Starr will expand her musical horizons further with that unreachable album. She released her fourth album Anything on Maple Music Recordings in 2006, but even before that album was released she was working hard on the new album, a collection of indie folk rock songs — a departure from her traditionally urban sound.
“I think it might be nice to just be a white rocker chick for a while.”
That’s where the problem of labeling begins again. Starr, of European and Mohawk descent, has spent as much time talking to the press about her race as she has talking about her music. She says the connection has sometimes been important.
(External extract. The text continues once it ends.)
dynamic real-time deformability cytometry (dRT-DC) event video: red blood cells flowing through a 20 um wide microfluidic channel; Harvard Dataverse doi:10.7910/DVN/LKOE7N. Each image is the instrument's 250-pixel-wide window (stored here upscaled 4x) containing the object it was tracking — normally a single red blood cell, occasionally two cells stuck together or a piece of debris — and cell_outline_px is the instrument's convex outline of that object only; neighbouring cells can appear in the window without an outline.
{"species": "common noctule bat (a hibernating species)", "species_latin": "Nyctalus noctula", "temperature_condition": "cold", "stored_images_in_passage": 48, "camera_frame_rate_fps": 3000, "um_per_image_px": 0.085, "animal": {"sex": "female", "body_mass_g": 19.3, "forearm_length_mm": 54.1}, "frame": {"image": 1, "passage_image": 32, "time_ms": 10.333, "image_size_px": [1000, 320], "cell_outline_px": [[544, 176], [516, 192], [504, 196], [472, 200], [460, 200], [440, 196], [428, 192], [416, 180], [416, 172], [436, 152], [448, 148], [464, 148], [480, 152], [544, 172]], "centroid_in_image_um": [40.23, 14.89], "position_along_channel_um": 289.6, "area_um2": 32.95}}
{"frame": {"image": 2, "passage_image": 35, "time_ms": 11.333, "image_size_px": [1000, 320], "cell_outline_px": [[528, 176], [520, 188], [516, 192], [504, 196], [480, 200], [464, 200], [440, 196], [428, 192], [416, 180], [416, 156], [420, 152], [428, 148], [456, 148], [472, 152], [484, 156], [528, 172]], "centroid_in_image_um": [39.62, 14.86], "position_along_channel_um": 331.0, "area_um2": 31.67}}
“It’s important to be visible as a Native, to stand up and be proud of it,” she says. “My dad wasn’t. When he was young, if you could pass as Italian or something, you did. So for young Natives to see someone getting somewhere as a Native — that’s good.”
At the same time, she’s surprised by how much press is devoted to the fact that she’s half Mohawk, and how being part Mohawk has affected her writing.
“On my new record, there’s maybe 4 lines about being Aboriginal,” she says. “Who I am as a person definitely affects what I do…race is important, but it’s not the only thing. I write about my life, and race is only a part of that.”
When asked about how her European heritage has affected her writing, she laughs. “Thank you. No one has ever asked me that before.”
Starr is far more interested in talking about the music itself as opposed to which part of her genetic make-up helped to create it.
“When the music’s good, people don’t care what your gender is or what colour you are. It’s about the songs.”